A Novel CLTC::RPS6KB1 Fusion in a Poorly Differentiated Carcinoma Involving the Lung and Mediastinum

Introduction

Next generation sequencing (NGS) has played an integral role in oncology, allowing us to simultaneously sequence many genes to better characterize tumors and identify their critical mutations. Such mutations may be associated with drug resistance or make the patient eligible for specific, targeted treatments, opening the opportunity for more personalized treatment of cancer. ¹

Ribosomal protein S6 kinase β-1 (S6K1) is coded for by the RPS6KB1 gene and plays an important role in cellular growth and metabolism via the mTOR pathway. S6K1 has been studied as a marker of mTOR pathway amplification, and the protein itself has been studied as a potential target for treatment.^2,3

Here, we report a patient with a high-grade malignant neoplasm, most compatible with carcinoma, involving the lung and mediastinum in which we identify a novel CLTC::RPS6KB1 fusion as the likely driver mutation. We then review the literature involving RPS6KB1 and its role in oncogenesis.

Patient Presentation

A 63-year-old man presented to the emergency department with a chief complaint of progressive shortness of breath associated with fatigue and unintentional weight loss (over 40 lbs in the past 1.5 months). Physical examination was notable for cachexia and tachypnea, and the patient was admitted for further evaluation. A chest X-ray was performed, revealing a large mass centered in the anterior superior mediastinum displacing the heart to the right (Figure 1A). Further characterization of the mass by chest CT demonstrated the mass to measure at least 16.5 × 15 cm with heterogeneous enhancement, extending into the left upper lobe, pericardium, heart, and esophagus with encasement of the main pulmonary artery and aorta (Figure 1B). The remaining lung fields showed inflammatory/infectious changes. CT of the abdomen and pelvis showed no significant findings.

OPEN IN VIEWER

Figure 1.

Chest X-ray demonstrating a large anterior superior mediastinal mass with displacement of the cardiac silhouette (A). CT scan showing the mass with extension to the left atrium, interatrial septum, lateral wall of the left ventricle, and left upper lobe of the lung (B).

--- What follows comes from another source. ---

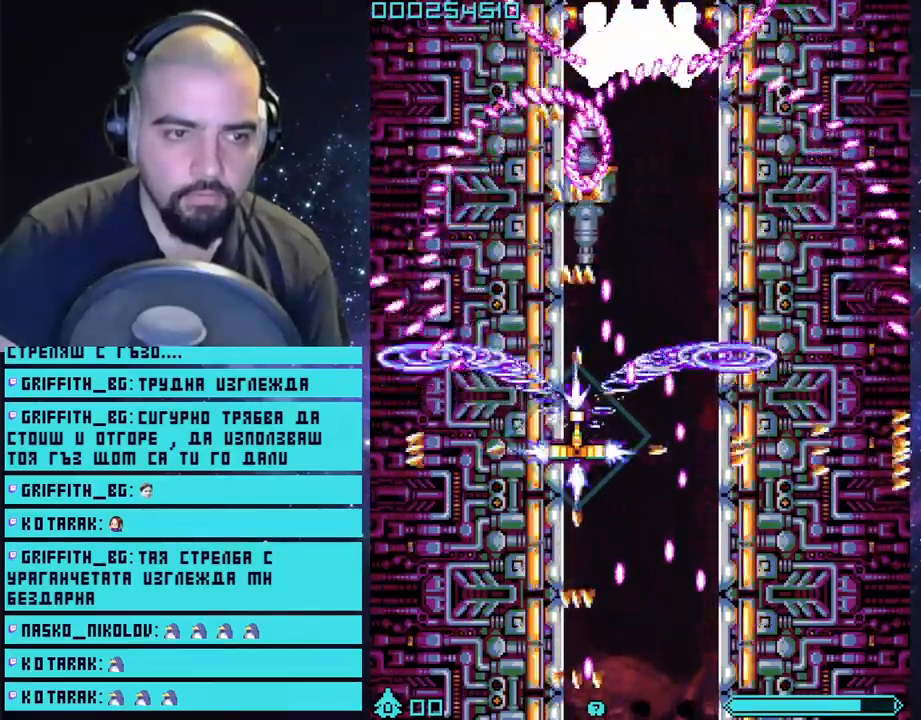
{"buttons": ["CROSS", "L2"], "left_stick": "center", "right_stick": "center", "events": [[133, "left_stick", "left"], [300, "left_stick", "center"]]}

The patient underwent a percutaneous biopsy to sample the mediastinal mass, and samples were sent to surgical pathology and cytopathology. Microscopic evaluation of both specimens revealed a high-grade spindle cell neoplasm with marked nuclear pleomorphism and abundant mitoses in a background of extensive necrosis and lymphohistiocytic inflammation (Figure 2). Squamous and glandular differentiation were not identified. Immunohistochemical stains demonstrated tumor cells to be diffuse, strongly positive for vimentin and weak, patchy positive for pankeratin and KRT7. Tumor cells were negative for LCA, P63, P40, S100, SOX10, KIT, SALL4, MOC31, Claudin-4, INSM1, synaptophysin, desmin, ALK, EBER-ISH, HHV-8, and H3K27me3 (retained nuclear staining). Proliferation index by Ki-67 was 80%. PD-L1 testing by immunohistochemistry (22C3 clone) revealed a tumor proportion score of 70–80%. Despite an extensive workup, no definitive line of differentiation could be determined.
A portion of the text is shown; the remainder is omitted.